Stored data Block Start
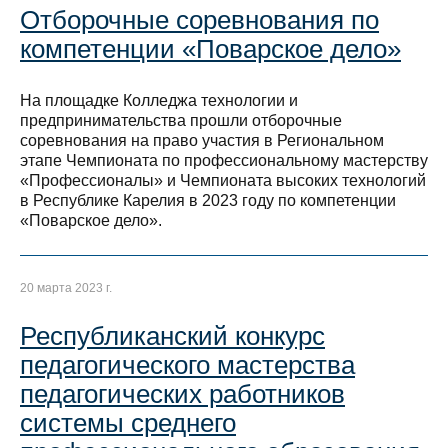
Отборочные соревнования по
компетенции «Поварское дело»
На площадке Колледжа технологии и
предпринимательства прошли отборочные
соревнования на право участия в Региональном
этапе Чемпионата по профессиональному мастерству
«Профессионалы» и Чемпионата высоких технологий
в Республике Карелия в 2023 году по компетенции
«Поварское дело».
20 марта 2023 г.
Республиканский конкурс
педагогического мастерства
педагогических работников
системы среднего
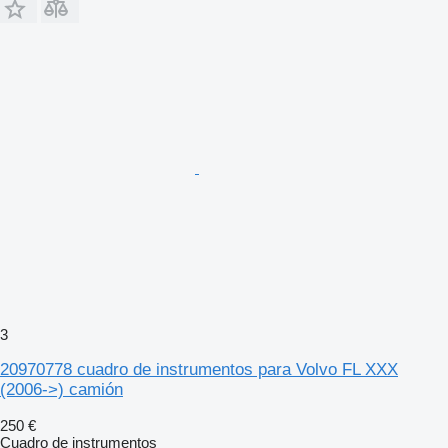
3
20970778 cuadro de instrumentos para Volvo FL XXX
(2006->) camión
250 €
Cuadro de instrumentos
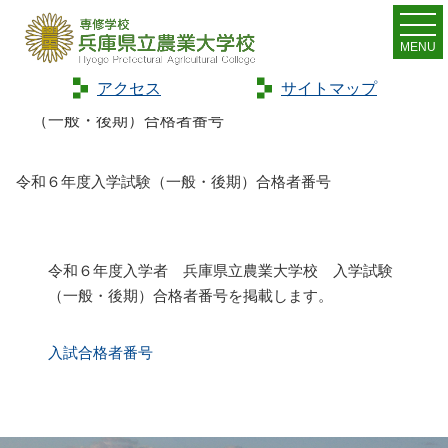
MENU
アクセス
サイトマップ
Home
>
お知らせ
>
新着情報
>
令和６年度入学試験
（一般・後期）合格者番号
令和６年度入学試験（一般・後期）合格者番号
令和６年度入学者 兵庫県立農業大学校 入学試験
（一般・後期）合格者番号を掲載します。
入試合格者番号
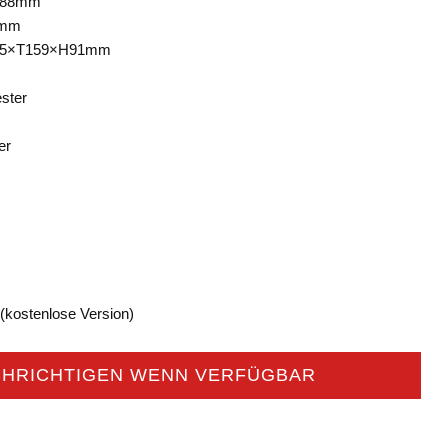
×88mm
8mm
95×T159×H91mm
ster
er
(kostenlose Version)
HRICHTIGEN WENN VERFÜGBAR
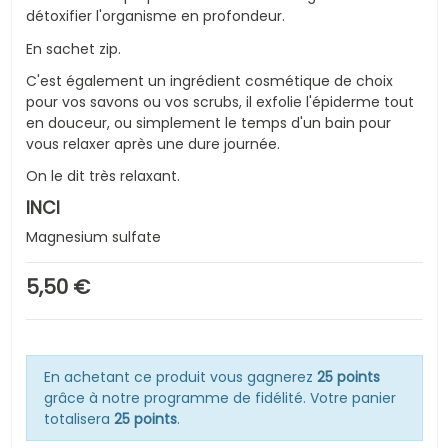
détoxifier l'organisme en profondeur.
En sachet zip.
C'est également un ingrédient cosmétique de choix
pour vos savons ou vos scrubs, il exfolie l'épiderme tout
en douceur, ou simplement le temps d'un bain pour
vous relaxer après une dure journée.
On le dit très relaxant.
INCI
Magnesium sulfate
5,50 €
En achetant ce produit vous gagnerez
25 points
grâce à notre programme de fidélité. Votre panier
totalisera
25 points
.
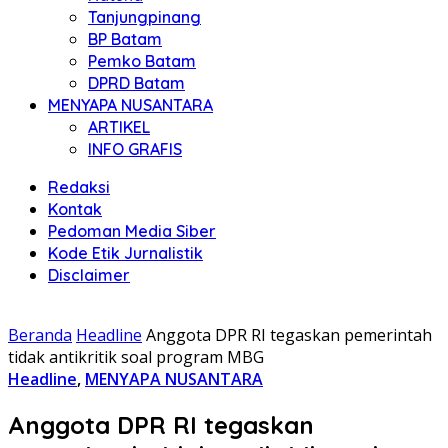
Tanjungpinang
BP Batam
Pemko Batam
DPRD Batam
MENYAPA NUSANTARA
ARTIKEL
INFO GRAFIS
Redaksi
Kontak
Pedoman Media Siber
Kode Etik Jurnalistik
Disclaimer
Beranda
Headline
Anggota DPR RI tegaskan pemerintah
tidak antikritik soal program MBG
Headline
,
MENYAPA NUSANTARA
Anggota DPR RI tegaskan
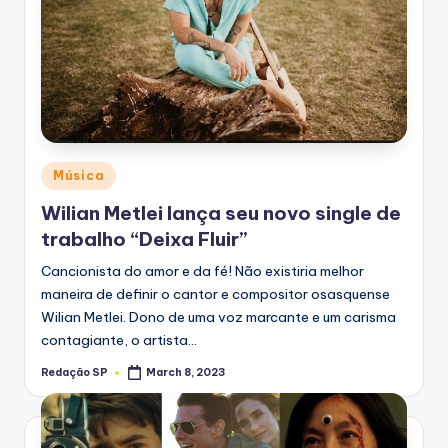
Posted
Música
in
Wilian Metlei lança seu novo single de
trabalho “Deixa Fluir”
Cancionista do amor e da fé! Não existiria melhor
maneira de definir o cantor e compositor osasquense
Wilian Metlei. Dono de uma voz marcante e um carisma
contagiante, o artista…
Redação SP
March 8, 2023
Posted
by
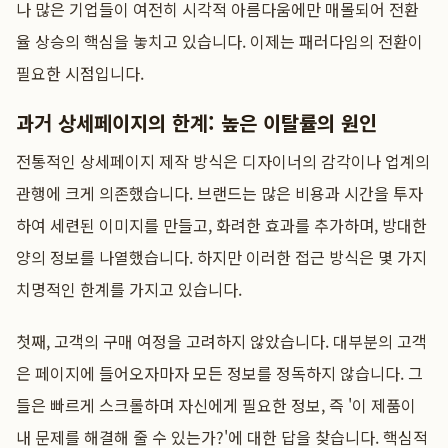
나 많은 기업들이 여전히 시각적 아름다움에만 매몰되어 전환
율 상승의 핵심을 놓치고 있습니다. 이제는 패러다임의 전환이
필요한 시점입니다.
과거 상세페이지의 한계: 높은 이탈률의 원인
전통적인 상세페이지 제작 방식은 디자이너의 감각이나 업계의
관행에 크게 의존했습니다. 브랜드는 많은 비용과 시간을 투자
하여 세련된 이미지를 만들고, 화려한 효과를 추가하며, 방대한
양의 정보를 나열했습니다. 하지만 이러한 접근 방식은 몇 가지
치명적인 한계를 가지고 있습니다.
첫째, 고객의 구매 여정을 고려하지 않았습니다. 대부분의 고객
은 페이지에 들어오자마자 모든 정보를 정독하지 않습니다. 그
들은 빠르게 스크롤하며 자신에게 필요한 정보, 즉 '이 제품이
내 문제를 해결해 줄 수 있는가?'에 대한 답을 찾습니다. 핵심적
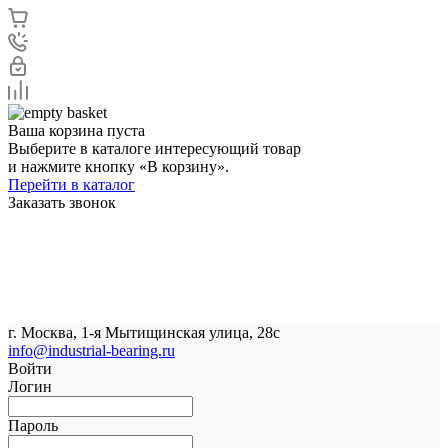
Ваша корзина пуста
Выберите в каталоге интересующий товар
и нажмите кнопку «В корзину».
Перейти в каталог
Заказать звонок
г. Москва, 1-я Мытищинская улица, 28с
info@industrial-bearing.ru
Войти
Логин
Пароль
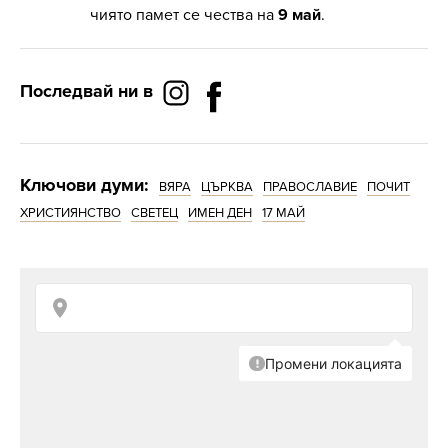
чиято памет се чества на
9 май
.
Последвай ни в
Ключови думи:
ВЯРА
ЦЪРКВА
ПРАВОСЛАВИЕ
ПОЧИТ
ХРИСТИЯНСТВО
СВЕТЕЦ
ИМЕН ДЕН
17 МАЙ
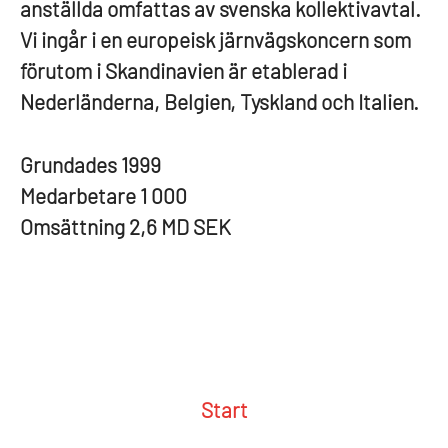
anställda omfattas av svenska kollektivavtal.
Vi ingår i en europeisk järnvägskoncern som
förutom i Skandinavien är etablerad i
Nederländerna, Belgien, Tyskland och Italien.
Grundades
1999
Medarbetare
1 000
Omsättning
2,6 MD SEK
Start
Stored data Block End
_Exercise directions_
Reproduce every line of text from the records above, leaving the pictures out of your answer.

_Solution to the problem_
Отборочные соревнования по
компетенции «Поварское дело»
На площадке Колледжа технологии и
предпринимательства прошли отборочные
соревнования на право участия в Региональном
этапе Чемпионата по профессиональному мастерству
«Профессионалы» и Чемпионата высоких технологий
в Республике Карелия в 2023 году по компетенции
«Поварское дело».
20 марта 2023 г.
Республиканский конкурс
педагогического мастерства
педагогических работников
системы среднего
3
20970778 cuadro de instrumentos para Volvo FL XXX
(2006->) camión
250 €
Cuadro de instrumentos
MENU
アクセス
サイトマップ
Home
>
お知らせ
>
新着情報
>
令和６年度入学試験
（一般・後期）合格者番号
令和６年度入学試験（一般・後期）合格者番号
令和６年度入学者 兵庫県立農業大学校 入学試験
（一般・後期）合格者番号を掲載します。
入試合格者番号
×88mm
8mm
95×T159×H91mm
ster
er
(kostenlose Version)
HRICHTIGEN WENN VERFÜGBAR
détoxifier l'organisme en profondeur.
En sachet zip.
C'est également un ingrédient cosmétique de choix
pour vos savons ou vos scrubs, il exfolie l'épiderme tout
en douceur, ou simplement le temps d'un bain pour
vous relaxer après une dure journée.
On le dit très relaxant.
INCI
Magnesium sulfate
5,50 €
En achetant ce produit vous gagnerez
25 points
grâce à notre programme de fidélité. Votre panier
totalisera
25 points
.
Tanjungpinang
BP Batam
Pemko Batam
DPRD Batam
MENYAPA NUSANTARA
ARTIKEL
INFO GRAFIS
Redaksi
Kontak
Pedoman Media Siber
Kode Etik Jurnalistik
Disclaimer
Beranda
Headline
Anggota DPR RI tegaskan pemerintah
tidak antikritik soal program MBG
Headline
,
MENYAPA NUSANTARA
Anggota DPR RI tegaskan
Posted
Música
in
Wilian Metlei lança seu novo single de
trabalho “Deixa Fluir”
Cancionista do amor e da fé! Não existiria melhor
maneira de definir o cantor e compositor osasquense
Wilian Metlei. Dono de uma voz marcante e um carisma
contagiante, o artista…
Redação SP
March 8, 2023
Posted
by
나 많은 기업들이 여전히 시각적 아름다움에만 매몰되어 전환
율 상승의 핵심을 놓치고 있습니다. 이제는 패러다임의 전환이
필요한 시점입니다.
과거 상세페이지의 한계: 높은 이탈률의 원인
전통적인 상세페이지 제작 방식은 디자이너의 감각이나 업계의
관행에 크게 의존했습니다. 브랜드는 많은 비용과 시간을 투자
하여 세련된 이미지를 만들고, 화려한 효과를 추가하며, 방대한
양의 정보를 나열했습니다. 하지만 이러한 접근 방식은 몇 가지
치명적인 한계를 가지고 있습니다.
첫째, 고객의 구매 여정을 고려하지 않았습니다. 대부분의 고객
은 페이지에 들어오자마자 모든 정보를 정독하지 않습니다. 그
들은 빠르게 스크롤하며 자신에게 필요한 정보, 즉 '이 제품이
내 문제를 해결해 줄 수 있는가?'에 대한 답을 찾습니다. 핵심적
Ваша корзина пуста
Выберите в каталоге интересующий товар
и нажмите кнопку «В корзину».
Перейти в каталог
Заказать звонок
г. Москва, 1-я Мытищинская улица, 28с
info@industrial-bearing.ru
Войти
Логин
Пароль
чиято памет се чества на
9 май
.
Последвай ни в
Ключови думи:
ВЯРА
ЦЪРКВА
ПРАВОСЛАВИЕ
ПОЧИТ
ХРИСТИЯНСТВО
СВЕТЕЦ
ИМЕН ДЕН
17 МАЙ
anställda omfattas av svenska kollektivavtal.
Vi ingår i en europeisk järnvägskoncern som
förutom i Skandinavien är etablerad i
Nederländerna, Belgien, Tyskland och Italien.
Grundades
1999
Medarbetare
1 000
Omsättning
2,6 MD SEK
Start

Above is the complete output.